The court concluded that Nemaska had acted in good faith and
with the required diligence, and that the approval of the RVO was
the best possible outcome, particularly because the alternatives
were (i) the realization of the rights held by secured creditors,
(ii) putting on hold the restructuring process to possibly redo a
SISP, in a few months, at a very high cost and in an uncertain
market that has already been thoroughly canvassed, or (iii) the
bankruptcy of the debtors, leading to catastrophic choices for all
stakeholders, notably the employees, creditors, suppliers, the Cree
community and, in general, for the economies of the affected
regions.
Ultimately, the court found that the "global picture"
only leads to the conclusion that the issuance of RVOs is a valid
use of the supervising judge's discretion, particularly when
the RVO maximizes creditor recoveries, maintains the going concern
operations of the debtors and efficiently transfers the necessary
permits, licences and authorization to the purchaser.

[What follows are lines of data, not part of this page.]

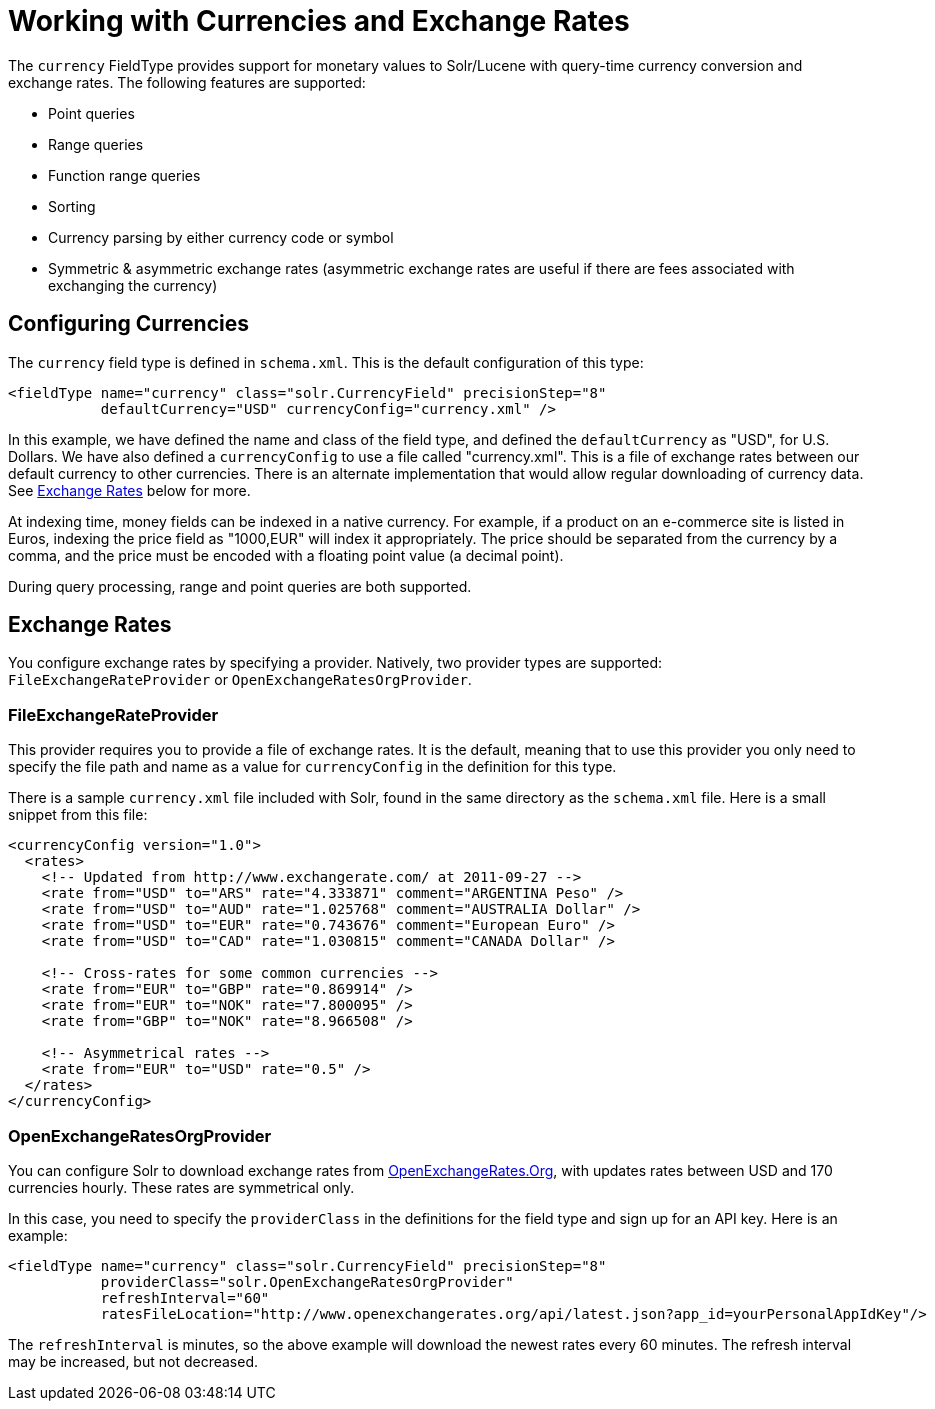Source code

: Working with Currencies and Exchange Rates
==========================================
:page-shortname: working-with-currencies-and-exchange-rates
:page-permalink: working-with-currencies-and-exchange-rates.html

The `currency` FieldType provides support for monetary values to Solr/Lucene with query-time currency conversion and exchange rates. The following features are supported:

* Point queries
* Range queries
* Function range queries
* Sorting
* Currency parsing by either currency code or symbol
* Symmetric & asymmetric exchange rates (asymmetric exchange rates are useful if there are fees associated with exchanging the currency)

[[WorkingwithCurrenciesandExchangeRates-ConfiguringCurrencies]]
== Configuring Currencies

The `currency` field type is defined in `schema.xml`. This is the default configuration of this type:

[source,xml]
----
<fieldType name="currency" class="solr.CurrencyField" precisionStep="8" 
           defaultCurrency="USD" currencyConfig="currency.xml" />
----

In this example, we have defined the name and class of the field type, and defined the `defaultCurrency` as "USD", for U.S. Dollars. We have also defined a `currencyConfig` to use a file called "currency.xml". This is a file of exchange rates between our default currency to other currencies. There is an alternate implementation that would allow regular downloading of currency data. See <<#WorkingwithCurrenciesandExchangeRates-ExchangeRates,Exchange Rates>> below for more.

At indexing time, money fields can be indexed in a native currency. For example, if a product on an e-commerce site is listed in Euros, indexing the price field as "1000,EUR" will index it appropriately. The price should be separated from the currency by a comma, and the price must be encoded with a floating point value (a decimal point).

During query processing, range and point queries are both supported.

[[WorkingwithCurrenciesandExchangeRates-ExchangeRates]]
== Exchange Rates

You configure exchange rates by specifying a provider. Natively, two provider types are supported: `FileExchangeRateProvider` or `OpenExchangeRatesOrgProvider`.

[[WorkingwithCurrenciesandExchangeRates-FileExchangeRateProvider]]
=== FileExchangeRateProvider

This provider requires you to provide a file of exchange rates. It is the default, meaning that to use this provider you only need to specify the file path and name as a value for `currencyConfig` in the definition for this type.

There is a sample `currency.xml` file included with Solr, found in the same directory as the `schema.xml` file. Here is a small snippet from this file:

[source,xml]
----
<currencyConfig version="1.0">
  <rates>
    <!-- Updated from http://www.exchangerate.com/ at 2011-09-27 -->
    <rate from="USD" to="ARS" rate="4.333871" comment="ARGENTINA Peso" />
    <rate from="USD" to="AUD" rate="1.025768" comment="AUSTRALIA Dollar" />
    <rate from="USD" to="EUR" rate="0.743676" comment="European Euro" />
    <rate from="USD" to="CAD" rate="1.030815" comment="CANADA Dollar" />

    <!-- Cross-rates for some common currencies -->
    <rate from="EUR" to="GBP" rate="0.869914" />  
    <rate from="EUR" to="NOK" rate="7.800095" />  
    <rate from="GBP" to="NOK" rate="8.966508" />  

    <!-- Asymmetrical rates -->
    <rate from="EUR" to="USD" rate="0.5" />
  </rates>
</currencyConfig>
----

[[WorkingwithCurrenciesandExchangeRates-OpenExchangeRatesOrgProvider]]
=== OpenExchangeRatesOrgProvider

You can configure Solr to download exchange rates from http://www.OpenExchangeRates.Org[OpenExchangeRates.Org], with updates rates between USD and 170 currencies hourly. These rates are symmetrical only.

In this case, you need to specify the `providerClass` in the definitions for the field type and sign up for an API key. Here is an example:

[source,xml]
----
<fieldType name="currency" class="solr.CurrencyField" precisionStep="8" 
           providerClass="solr.OpenExchangeRatesOrgProvider"
           refreshInterval="60" 
           ratesFileLocation="http://www.openexchangerates.org/api/latest.json?app_id=yourPersonalAppIdKey"/>
----

The `refreshInterval` is minutes, so the above example will download the newest rates every 60 minutes. The refresh interval may be increased, but not decreased.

Accordingly, to limit the remedies available under the CCAA would
unduly hinder the innovative solutions that can be applied to ever
more complex commercial and social problems. Additionally, a
purchaser is entitled to request releases in favour of the
debtors' directors and officers via an RVO, particularly when
the release is modulated so as to protect the rights of
shareholders and creditors who may have a valid claim based on
wrongful or oppressive conduct of the directors and officers.
Takeaway
By vesting out its unwanted assets and liabilities, an RVO may
prove to be the most efficient manner to facilitate a going concern
operation transfer allowing a business to emerge from CCAA
proceedings swiftly while preserving key attributes attached to the
existing corporate structure of the debtor companies. Additionally,
an RVO allows for an effective change of control with broad
releases in favour of third parties, notably the directors and
officers of the debtors who played a key role in the
reorganization.
The remedial nature of the CCAA is designed to enable insolvent
companies to restructure, particularly where such transactions are
to permit an internal reorganization that is fair to the interests
of affected stakeholders and there is no prejudice to the
applicants' major creditors.
RVOs are the most recent example of the flexibility that CCAA
proceedings offer for distressed M&A transactions.